The economic relationship between Wisconsin family farms and the rural communities that surround them is changing.

UW-Madison agricultural and applied economics professor Steve Deller said that smaller farms are struggling to generate enough income to support themselves, so families are more often turning to off-farm employment to help pay the bills.

Deller said this represents a reversal from the historical dynamic of the farm, where the agricultural operations were supporting the rural communities around them.

He joined WPR’s “Wisconsin Today” to share his latest research on the decline of family farms in the state and how nearby towns and villages support them.

The following was edited for clarity and brevity.

Kate Archer Kent: What kind of declines are you seeing in Wisconsin farms?

Steve Deller: We’re seeing, basically, consolidation.
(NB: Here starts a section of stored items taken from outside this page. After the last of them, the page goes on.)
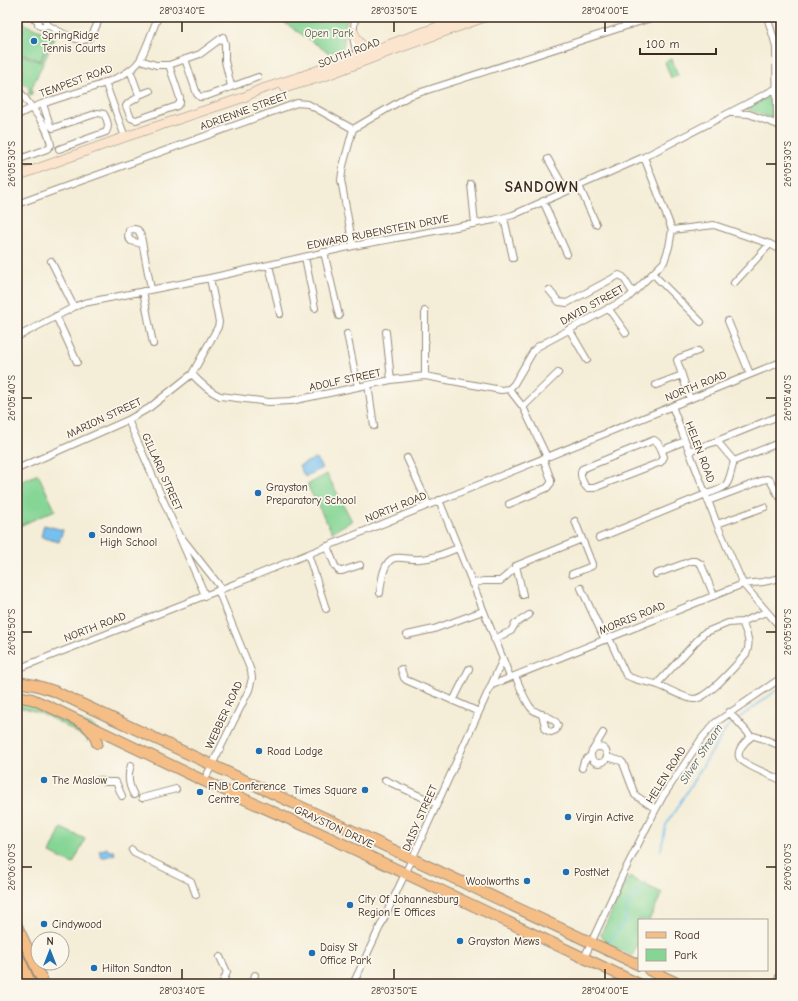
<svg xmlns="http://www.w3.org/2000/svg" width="798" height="1001" viewBox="0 0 798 1001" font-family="'Comic Neue',sans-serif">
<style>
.green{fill:#85d595;stroke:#60805a}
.water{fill:#76c0ef;stroke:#587586}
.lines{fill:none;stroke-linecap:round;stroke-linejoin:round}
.stream{stroke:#76c0ef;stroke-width:1.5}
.street-casing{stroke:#988c7a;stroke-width:8}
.secondary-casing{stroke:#988c7a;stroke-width:10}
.primary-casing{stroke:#988c7a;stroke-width:12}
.street{stroke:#fff;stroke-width:6}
.secondary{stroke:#fbe5cf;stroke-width:9}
.primary{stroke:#f6be87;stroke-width:10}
.ticks{fill:none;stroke:#3b2a1e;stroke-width:1.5}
.poi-dot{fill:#1f6fb2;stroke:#fbf7ec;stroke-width:1.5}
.labels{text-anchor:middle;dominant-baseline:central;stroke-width:3.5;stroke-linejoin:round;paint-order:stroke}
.park-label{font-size:11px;fill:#515d42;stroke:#fbf7ec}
.poi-label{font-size:11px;fill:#3b2a1e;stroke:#fbf7ec;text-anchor:start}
.street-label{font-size:11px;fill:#3b2a1e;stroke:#fbf7ec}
.water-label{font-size:12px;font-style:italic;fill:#4d575d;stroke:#fbf7ec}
.district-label{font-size:15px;font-weight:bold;letter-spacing:1px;fill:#3b2a1e;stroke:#fbf7ec}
.neatline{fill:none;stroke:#3b2a1e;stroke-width:1.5}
.ticks-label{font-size:10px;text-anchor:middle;fill:#3b2a1e}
</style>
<rect width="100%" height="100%" fill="#fbf7ec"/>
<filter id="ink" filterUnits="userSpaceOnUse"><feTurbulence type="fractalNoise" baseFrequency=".025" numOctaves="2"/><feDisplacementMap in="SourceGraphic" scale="8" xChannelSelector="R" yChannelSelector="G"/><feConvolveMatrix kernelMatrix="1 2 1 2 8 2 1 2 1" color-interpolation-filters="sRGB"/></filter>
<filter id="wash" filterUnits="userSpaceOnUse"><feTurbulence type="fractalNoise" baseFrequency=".012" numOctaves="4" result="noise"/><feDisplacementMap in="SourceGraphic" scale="16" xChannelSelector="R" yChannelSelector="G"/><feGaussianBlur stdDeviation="0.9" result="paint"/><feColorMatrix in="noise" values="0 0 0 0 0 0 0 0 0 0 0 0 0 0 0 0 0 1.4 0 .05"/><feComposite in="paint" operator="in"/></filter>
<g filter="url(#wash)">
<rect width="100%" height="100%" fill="#f4edd7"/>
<path class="green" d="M276,17h71l-4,32 -14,4z
M20,19l3,1 3,5 25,10 -11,26 -23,-10v-5l7,-17 -4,2 -3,-1v-10z
M52,37l3,1 -23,49v8h-3v-8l-10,-4 5,-16 -7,-2v-12l23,9z
M672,59l6,17 -7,2 -6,-16z
M771,94l3,3 -2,22 -27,-11z
M38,474l17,36 -38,17v-43z
M327,474l25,47 -20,11 -25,-47z
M17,696l78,31 -7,15 -2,-4c-21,-12 -44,-28 -69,-31z
M61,828l24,11 -12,25 -23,-11z
M629,877l33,16 -13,27h-10v21l-7,15 -27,-13 -4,-9z"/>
<path class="water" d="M316,458l6,10 -17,9 -6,-11z
M44,525l19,5 -4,12 -18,-5z
M107,848l2,3h5l1,3 -13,4 -3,-7z"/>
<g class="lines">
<path class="stream" d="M738,719l43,-32
M661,850l5,-25 61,-98 8,-6
M609,943c5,-8 12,-16 16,-24 2,-4 0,-8 2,-12 5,-9 14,-16 19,-25"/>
</g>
</g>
<g filter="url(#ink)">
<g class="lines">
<g class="street-casing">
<path id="street" d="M31,17l7,3v4l2,2h4l3,-3 -3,-5 -2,-1 -4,3
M355,17l-2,20 5,22
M767,17l7,22 2,9 1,76
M46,24c9,5 36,23 44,13 5,-5 7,-14 10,-20
M185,59l12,35 3,3 7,-1 51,-19
M140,60l16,5h13l31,-11 23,-17 2,7v17l6,25
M130,70l9,25c-2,6 -10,5 -13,11l5,12 5,2 41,-14 3,-3v-5l-11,-33
M105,82l20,55
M17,90c5,3 7,7 10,11 10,14 21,26 24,44l-4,4 -30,11
M139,95l11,-4
M43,104l7,21 3,3 45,-15 6,1c3,6 6,12 2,18l-47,17
M732,113l17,1 32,12
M17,116c28,-20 107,-29 123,-56 7,-13 12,-29 18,-43
M353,129l56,-33 245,-79
M353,129l-10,37 -2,14 12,66
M548,159l18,32
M471,184l4,40
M579,186l17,38
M543,201l24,53
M17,204l280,-101 11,1 45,25
M504,218l9,40
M672,230l42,-5 56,19 11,6
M142,244l-11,-3 -3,-4 1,-7 5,-1 4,1 3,6 10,53
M324,252l15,64
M305,257l10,51
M51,261l23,46
M269,265l11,49
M653,274l48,48
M734,283l36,-39
M549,290l10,12 8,1 52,-28 4,2 10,16
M143,291l10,53
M608,308l18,25
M56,316l21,46
M728,321l22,53
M569,329l18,31
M386,332l5,48
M347,334l11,53
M17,337l57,-30 10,-4 126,-25 143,-32 141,-26 19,-5 131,-58 133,-69
M192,374c8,9 17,17 28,22l49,6 22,-1 100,-21 34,-4 76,14 8,-1
M425,376v-65
M368,385l6,41
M656,385l26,-10
M690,399l-13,-39 2,-2 19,-7
M672,406l45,118 26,60 38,44
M523,407l35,-34
M128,420l77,175
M654,440c6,3 8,11 10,17l-3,5 -67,26h-7c-4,-4 -8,-13 -5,-19z
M717,441l17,20
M662,450l23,-9
M689,451l28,-10 64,-26
M547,457l-24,-50 -14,-18 5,-5 20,-34 3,-3 91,-49 36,-36 5,-15 3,-17 -28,-73
M407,458l21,46
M734,461l47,-19
M17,469l111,-49 21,-12 43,-34 26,-47 1,-5 -9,-44
M708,501l58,-22 4,1 8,15 3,3
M509,504l38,-16 4,-5v-3l-8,-22
M717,524l48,-17
M182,538l40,51
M599,538l107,-44c25,-7 21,-9 28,-33
M327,546l8,20 4,5h3l18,-6
M308,554l18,55
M516,566l7,29
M572,574l20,-8v-2l-17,-43
M656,574l35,-13h5l5,3 13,32
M472,584l11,-3h17l4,-3 14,-13 64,-26
M581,588l24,52
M380,593c1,-10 3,-33 15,-35 8,-1 17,2 25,1 13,0 25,-6 38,-11
M407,635l27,-6 49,-18
M609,638l17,37c11,7 22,6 32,10 11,4 23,12 35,14 14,1 43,-34 53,-45 6,-11 0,-22 -4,-32
M494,639l17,-8 4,-7 14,-9
M503,659l7,18
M17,669l205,-80 559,-227
M401,669l3,9 2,2 73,32
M515,676c5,10 9,23 16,32 7,8 22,7 27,17l-2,5 -5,2 -5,-2 -4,-16
M657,684l47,-51 24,-10 14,-1 24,-10
M492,685l251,-101 20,-2 18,-4
M453,701l16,-32
M729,712l21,23
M754,736l10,3 17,7
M750,738c-5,3 -13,12 -11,19 2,7 34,19 42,23
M591 755a8 8 0 1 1 16 0a8 8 0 1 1-16 0Z
M594,748l9,-15
M607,757l14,4 2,2 12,32 21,14
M131,765c-4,11 -3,20 3,30
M582,768l2,-7 6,-5
M99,780l7,2h10l6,14
M385,780l52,24
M204,781l45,-91 3,-12 -1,-7 -33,-81
M142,798l34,-9
M132,850l2,3 57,28 5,14
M220,957l7,15 -5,12
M584,958l39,-84 33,-65 7,-13 39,-58 13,-15 66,-45
M252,984l3,-9
M353,984l59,-125 91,-200 -64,-159
M776,984l5,-12"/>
</g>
<g class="secondary-casing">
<path id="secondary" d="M353,31c6,13 8,16 22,17
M285,88l40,-12 63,-24 97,-35
M17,176l108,-39 117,-39 17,-8 46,-15 160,-58"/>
</g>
<g class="primary-casing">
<path id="primary" d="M17,682l18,3 19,6 585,274
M17,696l15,3 16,7 156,75 103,46 332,157
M86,725l8,9 3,9
M17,926l27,58
M17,954l14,30
M649,970l30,14"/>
</g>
<use href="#street" class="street"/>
<use href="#secondary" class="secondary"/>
<use href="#primary" class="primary"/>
</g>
</g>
<path class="ticks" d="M182,22v10M394,22v10M605,22v10M22,164h10M766,164h10M22,398h10M766,398h10M22,632h10M766,632h10M22,867h10M766,867h10M182,969v10M394,969v10M605,969v10"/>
<g class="poi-dot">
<circle cx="34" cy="41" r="4"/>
<circle cx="258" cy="493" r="4"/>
<circle cx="92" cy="535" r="4"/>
<circle cx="259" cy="751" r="4"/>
<circle cx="44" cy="780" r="4"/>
<circle cx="365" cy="790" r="4"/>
<circle cx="200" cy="792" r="4"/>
<circle cx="568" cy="817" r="4"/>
<circle cx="566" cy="872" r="4"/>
<circle cx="527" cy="881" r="4"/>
<circle cx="350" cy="905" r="4"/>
<circle cx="44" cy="924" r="4"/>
<circle cx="460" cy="941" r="4"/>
<circle cx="312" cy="953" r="4"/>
<circle cx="94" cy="968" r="4"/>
</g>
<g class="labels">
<g class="park-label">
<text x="329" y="33">Open Park</text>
</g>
<g class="poi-label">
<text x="42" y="35">SpringRidge<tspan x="42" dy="13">Tennis Courts</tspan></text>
<text x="266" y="487">Grayston<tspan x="266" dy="13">Preparatory School</tspan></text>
<text x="100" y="529">Sandown<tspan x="100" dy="13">High School</tspan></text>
<text x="267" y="751">Road Lodge</text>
<text x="52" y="780">The Maslow</text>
<text x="208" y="786">FNB Conference<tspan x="208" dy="13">Centre</tspan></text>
<text x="357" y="790" text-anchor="end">Times Square</text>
<text x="576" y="817">Virgin Active</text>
<text x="574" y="872">PostNet</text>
<text x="519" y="881" text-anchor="end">Woolworths</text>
<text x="358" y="899">City Of Johannesburg<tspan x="358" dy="13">Region E Offices</tspan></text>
<text x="52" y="924">Cindywood</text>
<text x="468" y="941">Grayston Mews</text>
<text x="320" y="947">Daisy St<tspan x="320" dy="13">Office Park</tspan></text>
<text x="102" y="968">Hilton Sandton</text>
</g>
<g class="street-label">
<text transform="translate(349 53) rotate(-21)">SOUTH ROAD</text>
<text transform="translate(76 81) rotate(-20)">TEMPEST ROAD</text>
<text transform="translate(244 111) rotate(-20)">ADRIENNE STREET</text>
<text transform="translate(378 232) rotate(-11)">EDWARD RUBENSTEIN DRIVE</text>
<text transform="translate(592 305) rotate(-29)">DAVID STREET</text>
<text transform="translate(345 380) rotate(-12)">ADOLF STREET</text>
<text transform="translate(696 386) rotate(-22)">NORTH ROAD</text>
<text transform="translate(104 418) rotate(-25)">MARION STREET</text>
<text transform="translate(700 452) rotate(69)">HELEN ROAD</text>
<text transform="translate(162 472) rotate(66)">GILLARD STREET</text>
<text transform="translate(396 507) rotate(-22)">NORTH ROAD</text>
<text transform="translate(632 618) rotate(-22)">MORRIS ROAD</text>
<text transform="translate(95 627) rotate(-21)">NORTH ROAD</text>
<text transform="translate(224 715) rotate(-65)">WEBBER ROAD</text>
<text transform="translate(666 775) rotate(-58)">HELEN ROAD</text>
<text transform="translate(420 818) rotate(-66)">DAISY STREET</text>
<text transform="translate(334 827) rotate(25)">GRAYSTON DRIVE</text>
</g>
<g class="water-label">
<text transform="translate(701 754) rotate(-57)">Silver Stream</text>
</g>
<g class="district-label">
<text x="542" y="187">SANDOWN</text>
</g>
</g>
<rect width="798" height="1001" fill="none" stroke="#fbf7ec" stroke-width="44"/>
<rect x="638" y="919" width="130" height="52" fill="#fbf7ec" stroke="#aea59a"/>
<rect x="646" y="932" width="20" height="6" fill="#f6be87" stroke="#aea59a"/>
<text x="674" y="939" font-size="12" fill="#3b2a1e">Road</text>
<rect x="646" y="949" width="20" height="12" fill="#85d595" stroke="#aea59a"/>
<text x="674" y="959" font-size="12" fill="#3b2a1e">Park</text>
<g transform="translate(50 951)"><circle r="19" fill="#fbf7ec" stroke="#aea59a"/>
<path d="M0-3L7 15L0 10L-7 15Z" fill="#1f6fb2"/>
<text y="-6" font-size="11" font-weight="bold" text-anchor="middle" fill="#3b2a1e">N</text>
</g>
<path d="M640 48v6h76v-6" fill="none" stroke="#3b2a1e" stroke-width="2"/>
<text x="646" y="48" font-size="12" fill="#3b2a1e" stroke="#fbf7ec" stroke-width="3" paint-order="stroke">100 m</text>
<rect x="22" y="22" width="754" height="957" class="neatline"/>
<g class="ticks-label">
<text x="182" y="14">28°03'40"E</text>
<text x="394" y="14">28°03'50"E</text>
<text x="605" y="14">28°04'00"E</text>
<text transform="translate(11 164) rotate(-90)" y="4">26°05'30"S</text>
<text transform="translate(787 164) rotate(-90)" y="4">26°05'30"S</text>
<text transform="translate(11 398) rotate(-90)" y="4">26°05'40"S</text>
<text transform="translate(787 398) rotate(-90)" y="4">26°05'40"S</text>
<text transform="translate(11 632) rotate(-90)" y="4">26°05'50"S</text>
<text transform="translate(787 632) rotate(-90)" y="4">26°05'50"S</text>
<text transform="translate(11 867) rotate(-90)" y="4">26°06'00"S</text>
<text transform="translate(787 867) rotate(-90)" y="4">26°06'00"S</text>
<text x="182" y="994">28°03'40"E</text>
<text x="394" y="994">28°03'50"E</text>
<text x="605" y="994">28°04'00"E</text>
</g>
</svg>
Farms are getting bigger. It’s economies of scale. There was a period in the 1980s and 1990s where it kind of stabilized a little bit, but we’re seeing that pattern of further consolidation returning.
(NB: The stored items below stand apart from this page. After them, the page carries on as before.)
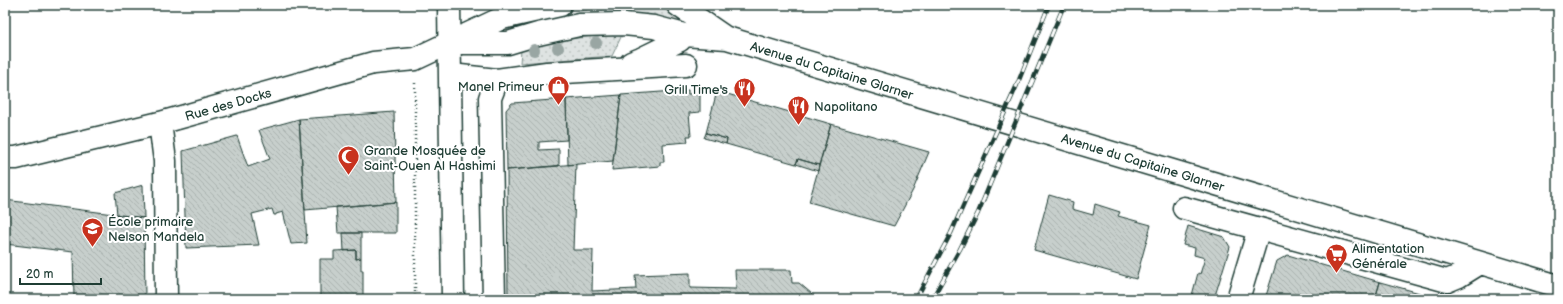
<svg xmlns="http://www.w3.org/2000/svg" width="1563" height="304" font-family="'Balsamiq Sans',sans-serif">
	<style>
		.grass { fill: url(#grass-dots); stroke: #7e908b }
		.building { fill: url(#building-back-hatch); stroke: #1f3d34 }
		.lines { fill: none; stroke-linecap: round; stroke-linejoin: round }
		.minor-casing { stroke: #1f3d34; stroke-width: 25 }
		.major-casing { stroke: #1f3d34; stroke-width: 25 }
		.path { stroke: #1f3d34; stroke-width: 2.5; stroke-dasharray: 1 3; stroke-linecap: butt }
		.minor { stroke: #fff; stroke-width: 22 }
		.major { stroke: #fff; stroke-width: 22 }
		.rail-casing { stroke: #1f3d34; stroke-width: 4.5 }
		.rail { stroke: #fff; stroke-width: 3; stroke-dasharray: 9; stroke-linecap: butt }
		.tree { fill: #99a6a3 }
		.labels { text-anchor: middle; stroke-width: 4; stroke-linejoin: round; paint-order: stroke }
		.street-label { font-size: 13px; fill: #1f3d34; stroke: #fff }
		.poi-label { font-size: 13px; fill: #1f3d34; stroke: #fff; text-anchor: start }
	</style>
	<defs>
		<pattern id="grass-dots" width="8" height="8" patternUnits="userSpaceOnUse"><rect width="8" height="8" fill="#dee3e2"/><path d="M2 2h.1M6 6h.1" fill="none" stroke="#bec4c2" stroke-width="1.8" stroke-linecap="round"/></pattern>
		<pattern id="building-back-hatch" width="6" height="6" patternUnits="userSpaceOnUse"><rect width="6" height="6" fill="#c7cfcc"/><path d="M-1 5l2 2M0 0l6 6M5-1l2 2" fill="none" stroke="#aab3b0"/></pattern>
	</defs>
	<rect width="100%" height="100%" fill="#fff"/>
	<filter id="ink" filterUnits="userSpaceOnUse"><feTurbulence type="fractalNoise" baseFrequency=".025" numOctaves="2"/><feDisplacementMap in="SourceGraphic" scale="8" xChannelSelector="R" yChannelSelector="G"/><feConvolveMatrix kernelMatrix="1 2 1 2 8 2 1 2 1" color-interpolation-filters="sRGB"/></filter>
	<g filter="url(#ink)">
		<path class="grass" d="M606,5H660C668,8 679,13 683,20L682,24C660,19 640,13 618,13C584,12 550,22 517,29L516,26Z
			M608,34L622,35L612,56L520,63L521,50L533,44Z"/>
		<path class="building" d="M688,90V94L700,93V112L689,113L691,136H687L688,142L663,144L664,162H660V166L612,170L621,95Z
			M717,91L831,124L819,165L798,159L796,164L726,144L727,139L706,133Z
			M621,95L613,161L568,165L566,99Z
			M566,99L567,140L539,142V150L559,149V166L507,170L506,110L512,103Z
			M394,112L396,202L305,210L299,119Z
			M299,119L307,243L291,244L283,212L276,214V215H274L272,209L252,214L259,245L186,248L183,151L237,136L248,167L270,159L259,130Z
			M831,124L929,152L913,190L894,226L809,202Z
			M706,133L727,139L726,144L704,138Z
			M798,159L819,165L818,171L796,164Z
			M576,164L573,250H593L592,291L636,289L635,275L690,273V288L736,289L735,270H791L792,283H799L818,299H508L507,170Z
			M143,185L144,218L117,215L115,193Z
			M1049,195L1073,202L1072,209L1093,215L1095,204L1120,212L1118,216L1151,225L1136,279L1034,250Z
			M5,200L144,218L145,299H74L73,252L5,244Z
			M396,202V233H338L336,207Z
			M1188,226L1224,237L1230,247L1214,299H1191L1198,273L1200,274L1205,258L1194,255L1195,248L1183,245Z
			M343,233H361V258L356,259V250L344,251Z
			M356,250V259L361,258V270H363V299H320V259H334V251Z
			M1288,255L1380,282L1375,299H1265L1277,261Z
			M1380,282L1434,297V299H1375Z"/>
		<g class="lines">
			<defs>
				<path id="minor" d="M678,5L726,38
					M449,43H508L538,34L579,25L624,24L654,27L684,35L727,38L1558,286
					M631,63L641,59L680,40L684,35
					M451,75L497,80L547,73L686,65
					M160,123L165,161L166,299
					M5,158H16L160,123L373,63L415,59L502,18L560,5
					M1184,208L1447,281L1459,276L1480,263
					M494,299L490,98L497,80
					M1238,299L1259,229"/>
				<path id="major" d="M449,5L453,299"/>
			</defs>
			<use href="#minor" class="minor-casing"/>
			<use href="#major" class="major-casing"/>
			<path class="path" d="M415,83V299"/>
			<use href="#minor" class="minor"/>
			<use href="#major" class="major"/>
			<defs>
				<path id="rail" d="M916,299L951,233L1017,85L1049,5
					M932,299L960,249L978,213L1064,5"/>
			</defs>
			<use href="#rail" class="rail-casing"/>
			<use href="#rail" class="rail"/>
		</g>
		<g class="tree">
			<circle cx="596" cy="43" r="6"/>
			<circle cx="558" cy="48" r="6"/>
			<circle cx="534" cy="50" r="6"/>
		</g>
	</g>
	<defs>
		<symbol id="shop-pin" viewBox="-11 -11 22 30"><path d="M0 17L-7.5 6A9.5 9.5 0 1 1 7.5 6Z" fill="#c8321e" stroke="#fff"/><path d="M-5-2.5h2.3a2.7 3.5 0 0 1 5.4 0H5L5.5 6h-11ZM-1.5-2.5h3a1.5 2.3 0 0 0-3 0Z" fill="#fff"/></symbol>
		<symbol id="restaurant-pin" viewBox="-11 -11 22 30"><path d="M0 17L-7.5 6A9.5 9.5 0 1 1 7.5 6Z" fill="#c8321e" stroke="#fff"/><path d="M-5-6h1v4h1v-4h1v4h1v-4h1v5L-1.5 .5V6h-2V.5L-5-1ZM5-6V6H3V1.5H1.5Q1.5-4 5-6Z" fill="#fff"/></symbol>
		<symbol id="mosque-pin" viewBox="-11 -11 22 30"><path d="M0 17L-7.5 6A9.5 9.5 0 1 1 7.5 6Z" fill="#c8321e" stroke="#fff"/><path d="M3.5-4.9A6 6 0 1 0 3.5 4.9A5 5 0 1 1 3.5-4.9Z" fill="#fff"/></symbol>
		<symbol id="school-pin" viewBox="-11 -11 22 30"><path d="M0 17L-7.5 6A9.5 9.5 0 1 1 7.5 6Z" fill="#c8321e" stroke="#fff"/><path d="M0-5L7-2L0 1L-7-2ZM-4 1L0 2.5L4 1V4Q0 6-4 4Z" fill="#fff"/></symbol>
		<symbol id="supermarket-pin" viewBox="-11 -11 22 30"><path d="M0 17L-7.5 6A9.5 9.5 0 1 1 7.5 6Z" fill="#c8321e" stroke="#fff"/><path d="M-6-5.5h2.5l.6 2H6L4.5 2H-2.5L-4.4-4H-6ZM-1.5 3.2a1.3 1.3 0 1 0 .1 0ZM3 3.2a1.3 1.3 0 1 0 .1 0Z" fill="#fff"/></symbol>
	</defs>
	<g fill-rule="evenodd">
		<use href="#shop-pin" x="546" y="74" width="25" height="34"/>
		<use href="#restaurant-pin" x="732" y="76" width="25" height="34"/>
		<use href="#restaurant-pin" x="786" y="94" width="25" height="34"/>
		<use href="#mosque-pin" x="336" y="144" width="25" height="34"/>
		<use href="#school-pin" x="80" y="216" width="25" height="34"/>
		<use href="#supermarket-pin" x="1324" y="242" width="25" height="34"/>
	</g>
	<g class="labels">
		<g class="street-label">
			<text transform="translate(832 70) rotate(17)" y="5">Avenue du Capitaine Glarner</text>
			<text transform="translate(228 104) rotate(-16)" y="5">Rue des Docks</text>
			<text transform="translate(1143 162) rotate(17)" y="5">Avenue du Capitaine Glarner</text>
		</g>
		<g class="poi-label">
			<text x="544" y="91" text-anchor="end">Manel Primeur</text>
			<text x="728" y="94" text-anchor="end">Grill Time's</text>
			<text x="814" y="111">Napolitano</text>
			<text x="364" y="155">Grande Mosquée de<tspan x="364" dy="15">Saint-Ouen Al Hashimi</tspan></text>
			<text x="108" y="226">École primaire<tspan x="108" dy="15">Nelson Mandela</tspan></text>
			<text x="1352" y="253">Alimentation<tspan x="1352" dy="15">Générale</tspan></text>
		</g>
	</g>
	<rect width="1563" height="304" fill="none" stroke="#fff" stroke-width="20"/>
	<rect x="10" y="10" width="1543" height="284" fill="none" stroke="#1f3d34" stroke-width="1.5" filter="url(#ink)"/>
	<path d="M20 278v6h81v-6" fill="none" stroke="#1f3d34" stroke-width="2"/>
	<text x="26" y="278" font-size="12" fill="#1f3d34" stroke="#ffffff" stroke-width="3" paint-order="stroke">20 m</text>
</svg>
What they’re doing is, they’re selling the herds off to other, larger farms, furthering the consolidation. So the number of milking cows is actually relatively stable. It goes up and down a little bit, but what we’re seeing is that more and more of that herd is being concentrated in fewer, larger farms. 

KAK: How is this affecting jobs and the need for off-farm employment to support farms?

SD: The traditional thought is that, for a healthy rural economy, you have to have healthy agriculture. The flow of economic benefits goes from the farm to the rural communities. But when you start to look at the financing of the farm family or the farm household, the data is really suggesting something very, very different. 

Historically, someone would get a job off-farm primarily to get health insurance. Increasingly, that off-farm income is keeping the farm afloat. It’s keeping the family afloat, and because the family is now financially stable, because of that off-farm income, the farm is able to continue to operate.